Gib bitte den Abschnitt der Gerichtsentscheidung von „[8] Der insoweit“ bis einschließlich „klar zum Ausdruck.“ wortgetreu wieder.

╭─ Textabschnitt


[5] Der Antrag legte nämlich nicht dar, warum die begehrte Beweisaufnahme das behauptete Ergebnis hätte erbringen sollen, obwohl der Angeklagte nach der Aktenlage zu einzelnen Schlepperfahrten geständig war (ON 67 S 2 ff) und die Telefonnummer jener Person, die vom beantragten Zeugen als A* (ON 2.4, 4) bezeichnet wurde, dem Angeklagten zugeordnet werden konnte (ON 67 S 15). Solcherart lief das Antragsvorbringen auf einen bloßen Erkundungsbeweis hinaus (siehe aber RIS-Justiz RS0099453 [T1]; Ratz , WK-StPO § 281 Rz 330).

[6] Im Rechtsmittel nachgetragenes, den Antrag ergänzendes Vorbringen ist ebenso unbeachtlich (RIS-Justiz RS0099618) wie Kritik an der Begründung des abweislichen Zwischenerkenntnisses (RIS-Justiz RS0116749).

[7] Der Täter muss hinsichtlich sämtlicher Tatbildmerkmale des § 114 Abs 1 FPG, somit auch hinsichtlich der Förderung der rechtswidrigen Einreise oder Durchreise eines Fremden in oder durch einen Mitgliedstaat der Europäischen Union oder Nachbarstaat Österreichs mit (zumindest) bedingtem Vorsatz handeln.

[8] Der insoweit erhobene Einwand der Undeutlichlichkeit (Z 5 erster Fall) trifft nicht zu. Sowohl das intellektuelle (US 5 – „wusste“) als auch das voluntative (US 5 – „zumindest egal“) Element des Vorsatzes (dazu Reindl-Krauskopf in WK 2 StGB § 5 Rz 2 f) kommen in den Urteilskonstatierungen insoweit klar zum Ausdruck.

[9] Entgegen der Mängelrüge (Z 5) ist die Ableitung der Feststellungen zum Handeln im Rahmen einer kriminellen Vereinigung aus dem im Urteil dargestellten Chatverlauf (US 9 ff) und dem Ergebnis der Überwachung (US 11 ff) unter dem Aspekt der Begründungstauglichkeit (Z 5 vierter Fall) nicht zu beanstanden.

[10] Welche über die getroffenen (US 5 f) hinausgehenden Feststellungen die Rechtsrüge (Z 9 lit a) in Bezug auf die subjektive Tatseite vermisst, erklärt sie nicht. Solcherart entzieht sie sich einer inhaltlichen Erwiderung (RIS-Justiz RS0119884 [T2]).

[11] Nach den Feststellungen des Erstgerichts schloss sich der Angeklagte mit mehreren, im Urteil näher bezeichneten Personen zusammen, um die im Urteil beschriebenen Verbrechen und Vergehen nach dem Fremdenpolizeigesetz zu begehen (US 5 und 13). Im Rahmen der kriminellen Vereinigung führte er als deren Mitglied die im Urteil beschriebenen Schleppungen durch, welche sich über einen Zeitraum von mehreren Monaten erstreckten. Er handelte dabei in der Absicht, sich dadurch ein fortlaufendes Einkommen von zumindest 400 Euro pro Monat über einen Zeitraum von zumindest einem Jahr zu verschaffen (US 4 und 5).

╰─
╭─ Vorliegende Einträge

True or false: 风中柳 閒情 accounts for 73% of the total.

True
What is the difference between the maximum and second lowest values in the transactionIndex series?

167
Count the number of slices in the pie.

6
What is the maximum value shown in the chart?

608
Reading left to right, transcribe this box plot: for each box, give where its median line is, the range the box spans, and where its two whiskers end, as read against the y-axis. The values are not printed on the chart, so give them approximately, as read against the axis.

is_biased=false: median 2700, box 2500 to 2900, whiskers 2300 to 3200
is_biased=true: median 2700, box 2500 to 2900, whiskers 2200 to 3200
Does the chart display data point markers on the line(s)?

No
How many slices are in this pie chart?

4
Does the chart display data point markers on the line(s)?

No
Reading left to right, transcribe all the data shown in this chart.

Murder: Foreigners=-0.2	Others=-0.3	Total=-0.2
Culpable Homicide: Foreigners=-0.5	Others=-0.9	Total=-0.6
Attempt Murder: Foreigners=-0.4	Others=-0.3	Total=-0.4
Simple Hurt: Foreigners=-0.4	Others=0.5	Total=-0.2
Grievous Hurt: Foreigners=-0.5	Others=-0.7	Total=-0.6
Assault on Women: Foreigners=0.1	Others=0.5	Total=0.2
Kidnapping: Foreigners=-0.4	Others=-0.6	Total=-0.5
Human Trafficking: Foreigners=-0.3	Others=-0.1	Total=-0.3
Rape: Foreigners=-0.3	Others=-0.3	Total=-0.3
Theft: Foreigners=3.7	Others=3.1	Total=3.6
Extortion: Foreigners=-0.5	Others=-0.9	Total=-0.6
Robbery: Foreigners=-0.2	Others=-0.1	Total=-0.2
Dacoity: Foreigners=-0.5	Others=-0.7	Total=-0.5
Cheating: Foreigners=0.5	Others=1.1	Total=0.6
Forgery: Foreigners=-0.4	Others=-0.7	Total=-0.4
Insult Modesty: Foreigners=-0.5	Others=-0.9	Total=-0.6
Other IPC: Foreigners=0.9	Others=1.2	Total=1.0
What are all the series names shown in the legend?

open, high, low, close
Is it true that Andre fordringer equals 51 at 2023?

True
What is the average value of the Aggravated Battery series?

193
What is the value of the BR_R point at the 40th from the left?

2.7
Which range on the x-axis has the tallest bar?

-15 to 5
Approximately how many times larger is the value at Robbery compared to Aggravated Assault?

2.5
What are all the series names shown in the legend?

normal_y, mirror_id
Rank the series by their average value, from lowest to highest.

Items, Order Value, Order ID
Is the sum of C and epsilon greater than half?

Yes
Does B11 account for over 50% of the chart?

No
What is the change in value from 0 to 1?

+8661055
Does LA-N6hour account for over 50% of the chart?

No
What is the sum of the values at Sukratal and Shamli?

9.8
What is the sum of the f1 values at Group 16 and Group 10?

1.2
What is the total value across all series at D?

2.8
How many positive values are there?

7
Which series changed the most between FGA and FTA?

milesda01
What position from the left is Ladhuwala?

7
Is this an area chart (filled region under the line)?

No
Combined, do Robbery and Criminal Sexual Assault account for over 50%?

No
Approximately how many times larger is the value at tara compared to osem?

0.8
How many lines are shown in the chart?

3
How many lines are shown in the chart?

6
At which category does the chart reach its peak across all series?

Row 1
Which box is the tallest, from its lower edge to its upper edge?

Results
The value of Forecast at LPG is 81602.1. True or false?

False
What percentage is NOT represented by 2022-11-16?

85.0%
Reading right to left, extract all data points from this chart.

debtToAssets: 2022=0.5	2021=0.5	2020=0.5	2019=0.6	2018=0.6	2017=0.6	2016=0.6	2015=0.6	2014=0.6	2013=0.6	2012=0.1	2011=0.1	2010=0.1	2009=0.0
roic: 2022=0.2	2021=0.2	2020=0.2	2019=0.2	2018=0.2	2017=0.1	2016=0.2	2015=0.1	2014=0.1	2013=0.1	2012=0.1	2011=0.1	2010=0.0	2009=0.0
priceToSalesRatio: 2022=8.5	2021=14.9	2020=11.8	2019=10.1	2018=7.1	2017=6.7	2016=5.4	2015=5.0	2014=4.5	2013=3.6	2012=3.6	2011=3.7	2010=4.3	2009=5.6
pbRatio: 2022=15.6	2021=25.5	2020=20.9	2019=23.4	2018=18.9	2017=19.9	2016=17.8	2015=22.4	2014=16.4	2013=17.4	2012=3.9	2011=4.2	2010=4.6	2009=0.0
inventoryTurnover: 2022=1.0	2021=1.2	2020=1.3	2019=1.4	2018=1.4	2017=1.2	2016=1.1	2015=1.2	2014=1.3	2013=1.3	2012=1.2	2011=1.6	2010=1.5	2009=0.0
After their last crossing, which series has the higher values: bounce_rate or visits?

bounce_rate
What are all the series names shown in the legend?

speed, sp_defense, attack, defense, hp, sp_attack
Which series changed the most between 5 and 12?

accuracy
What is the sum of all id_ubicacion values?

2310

╰─

Lösung der Aufgabe>
[8] Der insoweit erhobene Einwand der Undeutlichlichkeit (Z 5 erster Fall) trifft nicht zu. Sowohl das intellektuelle (US 5 – „wusste“) als auch das voluntative (US 5 – „zumindest egal“) Element des Vorsatzes (dazu Reindl-Krauskopf in WK 2 StGB § 5 Rz 2 f) kommen in den Urteilskonstatierungen insoweit klar zum Ausdruck.